Laser-induced breakdown spectroscopy (LIBS): calibration challenges, combination with other techniques, and spectral analysis using data science

Abstract

Laser-Induced Breakdown Spectroscopy (LIBS) is a versatile and powerful analytical technique widely used for rapid, in situ elemental analysis across various fields, from industrial quality control to planetary exploration. This review addresses the critical aspects and emerging trends in LIBS, focusing on calibration challenges, integrating complementary techniques (data fusion), and applying data science for spectral analysis. Calibration is a fundamental challenge in LIBS due to matrix effects, signal drift, and variations in experimental conditions. Recent advancements aim to develop matrix-independent calibration models and employ machine learning algorithms to improve calibration accuracy and robustness. LIBS has also proven invaluable in space exploration, particularly on Mars.

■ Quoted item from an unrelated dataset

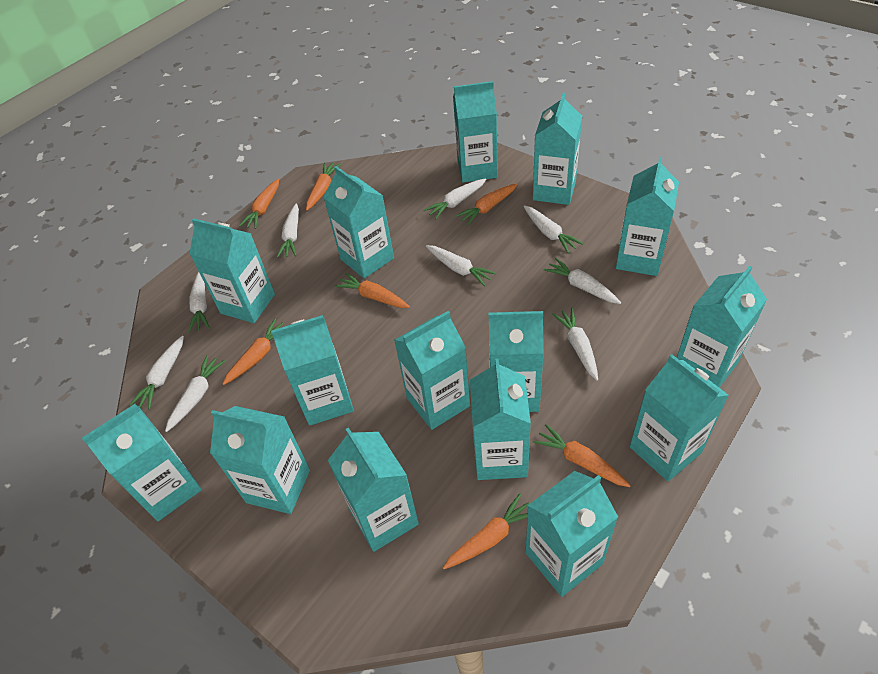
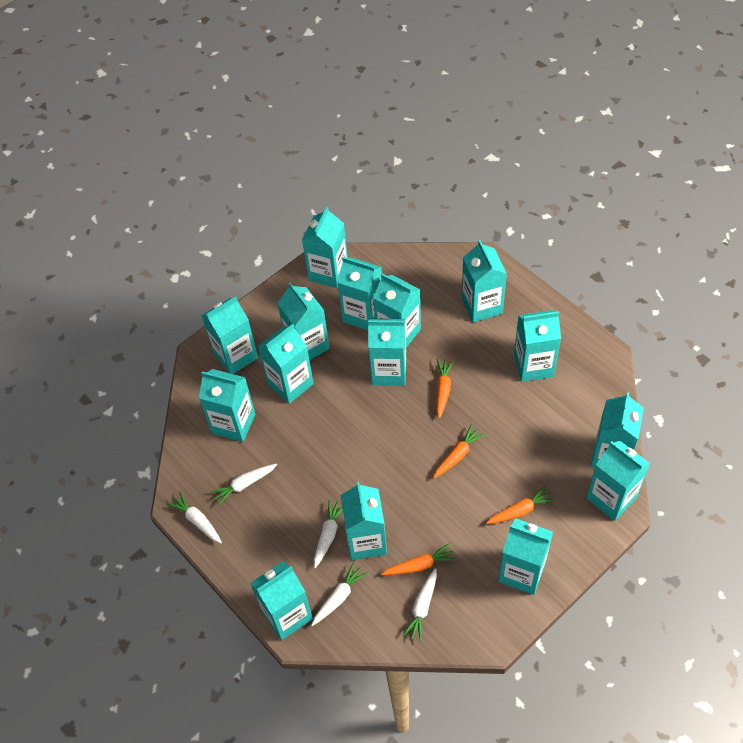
orange carrot: [223,319,283,385] [239,179,279,229] [306,162,341,210] [335,273,410,308] [442,494,529,569] [456,183,517,226] [533,424,631,487] = 7 -> [381,543,456,575] [433,424,485,478] [436,359,454,419] [486,486,555,524] = 4
white carrot: [130,336,184,409] [165,355,225,432] [188,271,210,333] [277,203,299,258] [424,178,486,219] [426,245,496,286] [523,205,583,253] [544,258,621,304] [552,308,598,381] = 9 -> [167,492,222,543] [210,464,277,506] [311,562,368,626] [314,500,343,568] [403,568,437,642] = 5

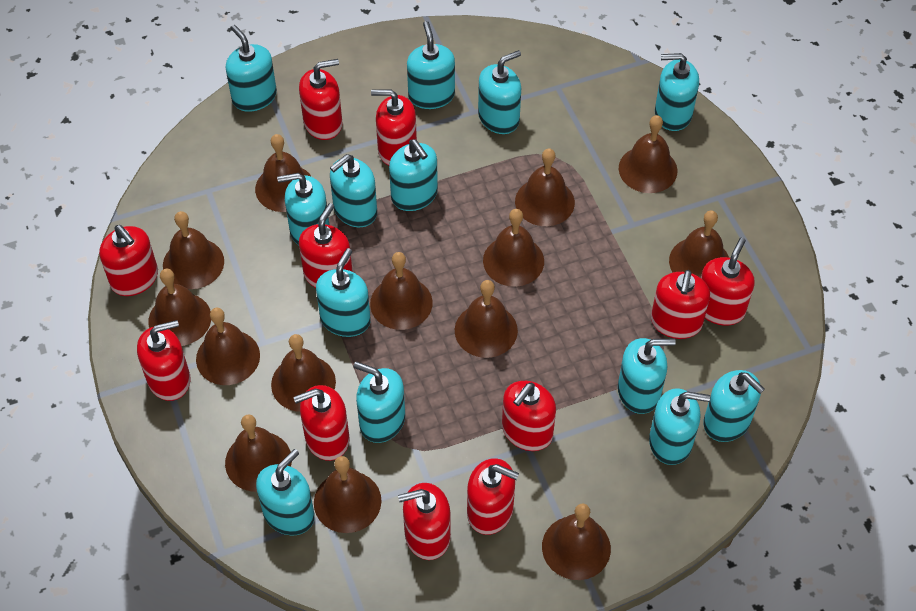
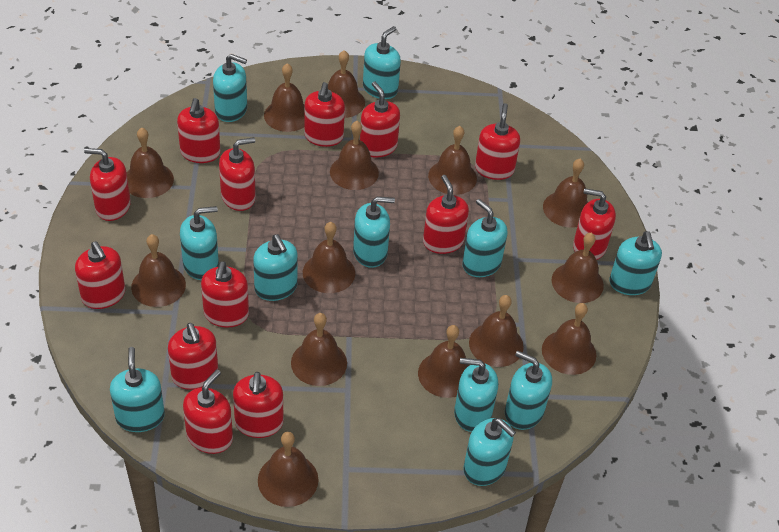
red soap dispenser: [99,225,158,296] [137,320,190,401] [293,385,349,461] [299,59,342,140] [299,203,353,288] [371,89,417,166] [398,483,451,560] [467,458,519,535] [502,381,556,451] [651,270,710,339] [701,237,755,326] = 11 -> [75,241,125,309] [84,148,131,221] [168,323,218,390] [177,98,221,163] [183,369,233,454] [201,261,249,328] [219,137,256,211] [233,372,284,438] [304,82,345,147] [360,81,400,158] [423,175,469,254] [475,103,520,180] [573,188,616,260] = 13
turquoise soap dispenser: [226,25,277,112] [256,449,315,536] [277,173,329,246] [316,248,371,337] [330,154,377,227] [354,362,405,443] [389,139,438,211] [407,21,455,109] [478,50,521,134] [618,338,676,414] [649,388,710,465] [655,53,699,131] [703,370,765,442] = 13 -> [110,347,165,432] [180,206,219,280] [213,54,247,122] [253,234,298,301] [353,197,395,268] [363,26,401,99] [454,358,498,432] [462,199,508,277] [464,418,516,486] [505,351,552,430] [609,231,662,295] = 11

Instruments like ChemCam and SuperCam have successfully utilized LIBS to perform real-time chemical analysis of the Martian surface, providing critical insights into its composition and history. The review further explores the advancements in multivariate calibration techniques for handling complex and multi-component systems. Techniques such as Partial Least Squares (PLS) regression and Principal Component Analysis (PCA) are increasingly employed to address the high dimensionality of LIBS data, enhancing the precision and reliability of the analysis. In addition, combining LIBS with other instrumental analytical techniques expands its analytical capabilities. Data fusion strategies integrating LIBS with techniques like Raman spectroscopy, X-ray fluorescence (XRF), and hyperspectral imaging provide a more comprehensive understanding of material composition. These integrated systems, supported by sophisticated data fusion algorithms, offer unprecedented insights and accuracy. Finally, applying data science in LIBS transforms spectral inspection and analysis. Machine learning and deep learning methods are being adopted to automate and enhance the processing and interpretation of LIBS spectra, uncovering complex patterns and improving analysis accuracy. The future lies in leveraging big data analytics and real-time processing to address more complex analytical challenges. In conclusion, LIBS is evolving rapidly, driven by advancements in calibration methods, techniques integration, and data science. This review highlights the potential of LIBS to continue pushing the boundaries of material analysis and its significant contributions to diverse scientific and industrial fields.